I pumped breastmilk to go into her tube, but her little body needed more nutrition than I could provide at first, and she was given formula as well. It was actually more like she was given formula plus the little bits of colostrum that I produced. I put my heart and soul into pumping, waking up every three hours even into the night, trying to rev up production. It wasn't until after I had been discharged home that my breasts finally produced enough milk so the NICU staff could feed her breast milk alone without formula. I was so thrilled to get to that point. I worked with a lactation consultant to try to breastfeed, too. One day I was trying to breastfeed Rosemary behind a screen when I could hear the doctor going over Rosemary's chart with the nurses. A male nurse relayed that Rosemary didn't tolerate formula well, and the doctor got the wrong idea, thinking that I was stopping giving her breast milk. The female doctor became all bullish all of a sudden, "Where's the mom? She's here?" and she poked her head over the screen, while I had my baby to my breast, and demanded to know why I wasn't breastfeeding. I just looked at her incredulously. It's humorous now. I'm glad they had Rosemary's best interests at heart.

Grandad looks on

Even though the breastmilk was there, getting her to ingest it for herself was a tall mountain to climb. She was born before her sucking reflex had developed. Every day the nurses, Senpai, and I would try to put a bottle in her mouth, just to have her mouth form an "o" from which she would poke her tiny little tongue out.

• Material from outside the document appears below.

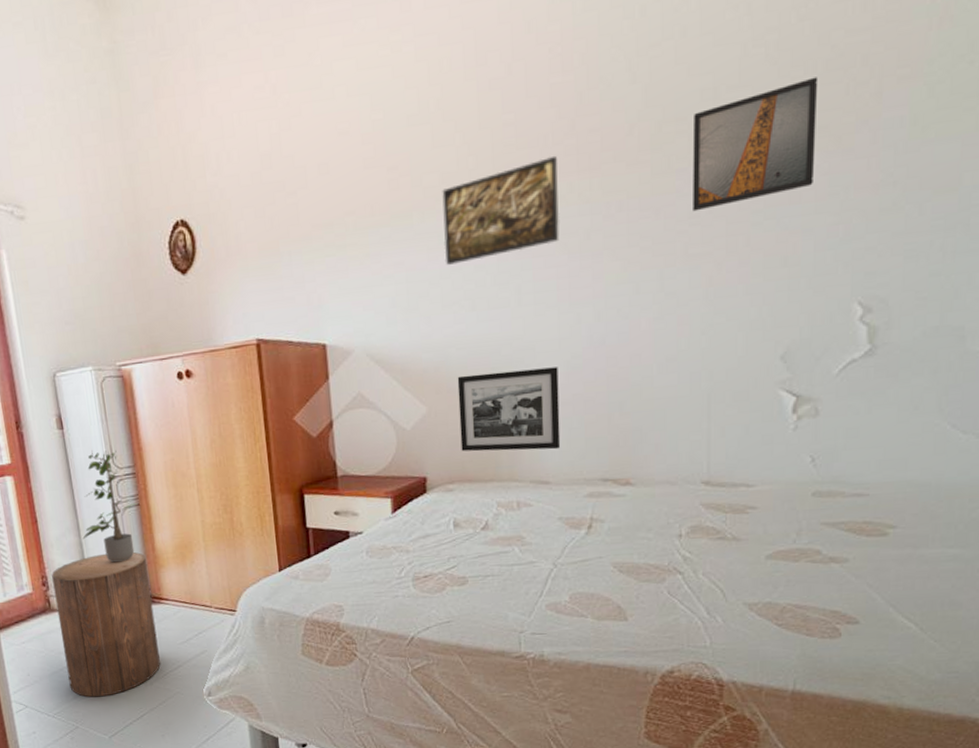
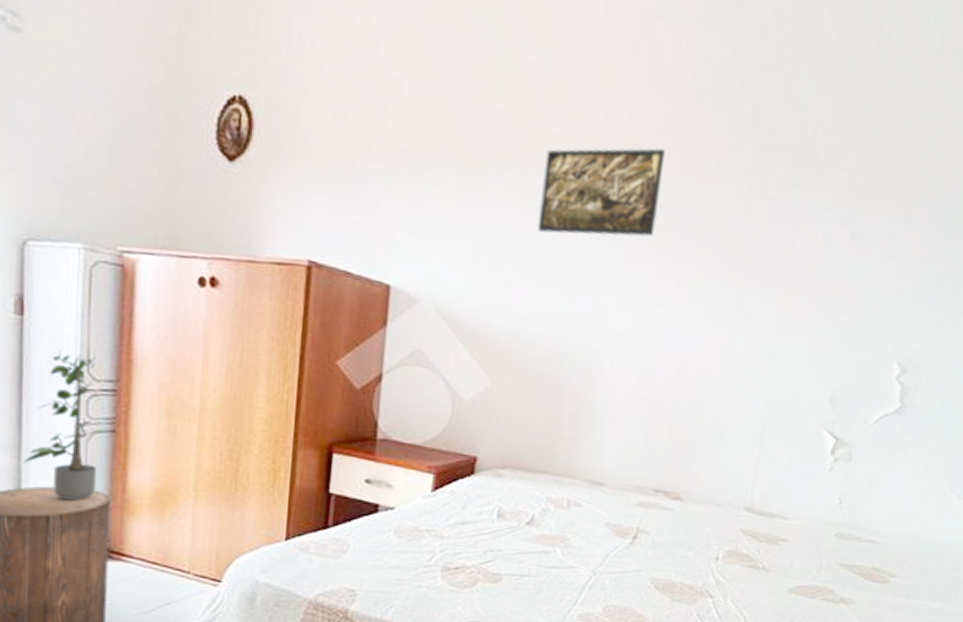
picture frame: present [457,367,561,452] -> none [519,353,631,451]
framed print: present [692,77,819,212] -> none [777,145,897,245]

It was the cutest thing in the world. I said, "That's adorable, Sweetie, but it's not going to help you eat." When she finally did learn to suck, it started as only one or two little sucks and then she would stop, mostly from exhaustion. The rest of the bottle had to go down her feeding tube. Gradually she started to drink more and more, still never finishing her bottle. She was just too short on strength and energy. When she had been there for 18 days, I finally broke down. When I got there I learned that the nurse that day had put an entire bottle down her tube, without even trying to get her to drink it. That was the standard procedure-- If a baby doesn't do well for one feeding, just tube feed the next-- but I was ready to punch her. They wouldn't send Rosemary home on a feeding tube, and she wouldn't be rid of the damn thing if they kept using it without even trying to get her to drink the milk for herself. I expressed my concerns to the nurse in the nicest way possible without actually punching her. She went and found the doctor-- a nice Asian fellow, not the bull woman from before-- and after hearing what happened he changed Rosemary's feeding schedule from every 3 hours to... whenever she was hungry.

Stress

This simple directive made an unbelievably profound difference. What a brilliant idea! Feed the baby when she's hungry! And, oh man, she ate SO WELL after that. It turned out that every 5 hours was her personal schedule. The NICU staff squirmed at that timeline, not really liking the idea of pushing feedings beyond 4 hours, but it was so good for her. She wasn't eating at 3 hours because she was still tired! She was supposed to be sleeping then according to her own schedule, but here were these nurses prodding her awake and forcing a bottle in her mouth, expecting her to chug it down. But when she was hungry, 5 hours later, she finished the whole bottle, every single one of them. She was discharged a day and a half later.